▸ **TASK INSTRUCTIONS**: The line that holds "right wrist: (224, 30)" marks the start. Return it and each following line through the end of the data, unchanged.

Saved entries
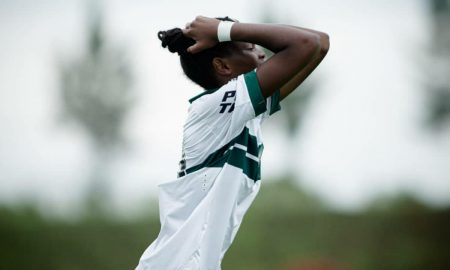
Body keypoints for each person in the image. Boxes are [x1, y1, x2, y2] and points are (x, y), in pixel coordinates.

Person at [136, 15, 329, 270]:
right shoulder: (218, 105)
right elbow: (305, 43)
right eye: (250, 48)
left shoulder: (241, 111)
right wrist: (224, 30)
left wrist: (226, 31)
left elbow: (320, 43)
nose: (262, 54)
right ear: (223, 67)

▸ **YOUR SOLUTION**:
right wrist: (224, 30)
left wrist: (226, 31)
left elbow: (320, 43)
nose: (262, 54)
right ear: (223, 67)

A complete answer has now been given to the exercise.